En belirgin avantajı işin içine özel sermayeyi de katarak en azından toksik varlık değerlemelerinin daha gerçekçi ve siyaseten de daha akılcı olmasını sağlaması olan PPIP esasen çeşitli önemli zayıflıklar da içermekte. Sıralarsak:

- Program toksik varlıklarla ilgili problemin söz konusu varlıkların temel değerinde onanmaz bir çöküş olmasından daha çok, likidite problemleri nedeniyle geçici bir piyasa değeri kaybından kaynaklandığını varsaymakta.

- Bankalar ancak ellerindeki varlıklar için bilançoda gösterdikleri değerlerinin oldukça üzerinde teklifler almaları halinde bu varlıkları satacaklardır. Bu da çoğu durumda bankaları ellerindeki varlıkları satma konusunda isteksiz olmaya itebilir.

- Bankaların programa katılımının zorunlu değil de ihtiyari olması da programın başarısını engelleyecektir.

- Programın uygulanması oldukça uzun bir zaman alacaktır.

- Verilecek olan borçlar dahil edildiğinde dahi programın toplam bütçesi (500 milyar dolar kadar) yetersiz kalmaktadır.

- FED bu programın nihai fonlayıcısı durumunda. Olumsuz gelişmeler karşısında FED bilançosunu kontrol etmekte çok zorlanacaktır.

- Orjinal TALF programı yeni çıkarılacak olan varlığa dayalı menkul kıymetleri fonlama üzerine kurulu idi. Bu program ise tamamen "miras" kalan varlıkları yüzdürme üzerine kurulu. Bu da artık o kadar öncelikli bir konu değil.

- Bu program ABD bankalarının kronik hale gelmiş olan sermaye eksikliği sorununa ne yeterli, ne de eşitlikçi (sermayedarları değil kamuyu koruyan) bir çözüm getirmektedir.

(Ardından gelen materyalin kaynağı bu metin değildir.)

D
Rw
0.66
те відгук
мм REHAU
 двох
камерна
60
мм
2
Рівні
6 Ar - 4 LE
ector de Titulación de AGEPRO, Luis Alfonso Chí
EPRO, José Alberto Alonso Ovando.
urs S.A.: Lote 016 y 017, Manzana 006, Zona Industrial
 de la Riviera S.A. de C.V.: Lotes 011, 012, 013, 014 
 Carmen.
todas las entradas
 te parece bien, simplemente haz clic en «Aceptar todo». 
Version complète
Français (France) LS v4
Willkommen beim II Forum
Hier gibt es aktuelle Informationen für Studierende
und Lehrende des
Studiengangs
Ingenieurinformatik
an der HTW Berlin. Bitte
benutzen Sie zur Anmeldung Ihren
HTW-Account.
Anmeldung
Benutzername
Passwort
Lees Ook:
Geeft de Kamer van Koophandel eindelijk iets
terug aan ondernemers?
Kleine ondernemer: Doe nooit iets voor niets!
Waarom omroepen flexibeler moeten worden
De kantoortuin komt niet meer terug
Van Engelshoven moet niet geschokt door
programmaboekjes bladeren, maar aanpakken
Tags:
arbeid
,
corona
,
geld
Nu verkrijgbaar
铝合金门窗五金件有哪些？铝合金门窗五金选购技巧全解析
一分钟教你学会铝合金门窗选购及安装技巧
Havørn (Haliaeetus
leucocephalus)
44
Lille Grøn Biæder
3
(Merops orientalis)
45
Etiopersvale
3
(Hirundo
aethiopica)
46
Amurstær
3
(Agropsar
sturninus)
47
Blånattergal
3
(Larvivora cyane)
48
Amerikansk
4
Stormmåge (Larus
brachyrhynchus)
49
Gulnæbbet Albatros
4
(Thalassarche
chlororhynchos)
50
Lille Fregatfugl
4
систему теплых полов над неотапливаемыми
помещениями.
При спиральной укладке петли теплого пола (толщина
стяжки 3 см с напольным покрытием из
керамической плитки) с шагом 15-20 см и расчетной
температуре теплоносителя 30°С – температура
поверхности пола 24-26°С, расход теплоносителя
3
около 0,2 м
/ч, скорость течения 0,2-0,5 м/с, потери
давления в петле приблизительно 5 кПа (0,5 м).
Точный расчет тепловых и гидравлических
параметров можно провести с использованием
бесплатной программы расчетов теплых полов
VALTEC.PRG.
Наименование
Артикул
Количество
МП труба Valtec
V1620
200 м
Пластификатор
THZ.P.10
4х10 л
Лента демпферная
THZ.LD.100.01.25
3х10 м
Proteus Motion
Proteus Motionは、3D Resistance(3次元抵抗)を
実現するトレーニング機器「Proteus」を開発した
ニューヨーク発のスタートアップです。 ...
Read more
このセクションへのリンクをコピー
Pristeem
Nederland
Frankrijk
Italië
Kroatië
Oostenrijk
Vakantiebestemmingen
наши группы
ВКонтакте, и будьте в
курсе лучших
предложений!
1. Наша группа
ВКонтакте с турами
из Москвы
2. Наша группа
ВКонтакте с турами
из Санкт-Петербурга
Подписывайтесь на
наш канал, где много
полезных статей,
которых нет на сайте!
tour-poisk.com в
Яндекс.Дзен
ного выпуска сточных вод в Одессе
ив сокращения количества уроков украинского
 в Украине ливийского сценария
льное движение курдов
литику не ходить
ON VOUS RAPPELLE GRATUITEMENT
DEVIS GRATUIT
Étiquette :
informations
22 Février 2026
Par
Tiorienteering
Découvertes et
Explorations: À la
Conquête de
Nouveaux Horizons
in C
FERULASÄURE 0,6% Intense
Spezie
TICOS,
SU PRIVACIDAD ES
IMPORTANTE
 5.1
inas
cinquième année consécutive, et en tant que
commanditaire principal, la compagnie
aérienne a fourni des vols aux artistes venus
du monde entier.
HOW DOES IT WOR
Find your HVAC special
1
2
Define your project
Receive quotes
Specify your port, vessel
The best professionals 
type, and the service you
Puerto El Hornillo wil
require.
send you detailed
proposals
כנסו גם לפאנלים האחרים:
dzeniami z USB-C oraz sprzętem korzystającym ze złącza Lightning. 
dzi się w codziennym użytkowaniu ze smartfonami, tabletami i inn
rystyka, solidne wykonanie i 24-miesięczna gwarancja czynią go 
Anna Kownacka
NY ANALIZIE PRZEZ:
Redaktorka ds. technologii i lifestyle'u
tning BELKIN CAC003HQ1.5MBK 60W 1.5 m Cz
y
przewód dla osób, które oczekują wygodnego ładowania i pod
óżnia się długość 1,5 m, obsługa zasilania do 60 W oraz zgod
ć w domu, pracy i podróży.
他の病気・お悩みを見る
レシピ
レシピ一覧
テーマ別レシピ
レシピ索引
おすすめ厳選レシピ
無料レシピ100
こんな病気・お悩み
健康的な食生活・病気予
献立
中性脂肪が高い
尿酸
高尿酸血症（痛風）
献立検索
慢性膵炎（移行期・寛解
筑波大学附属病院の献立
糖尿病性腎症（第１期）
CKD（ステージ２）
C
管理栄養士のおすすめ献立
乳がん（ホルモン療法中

Sonuç olarak, PPIP'nin içerdiği eksikler, zorluklar ve temel problem olan bankacılığın sermaye eksikliğine yeterli cevabı vermiyor oluşu nedeniyle beklentileri karşılamaktan ve sorunları çözmekten uzak olduğunu düşünüyorum. Piyasaların ilk anki olumlu tepkisi de zaman içinde yeni bir satış dalgasına dönüşebilir.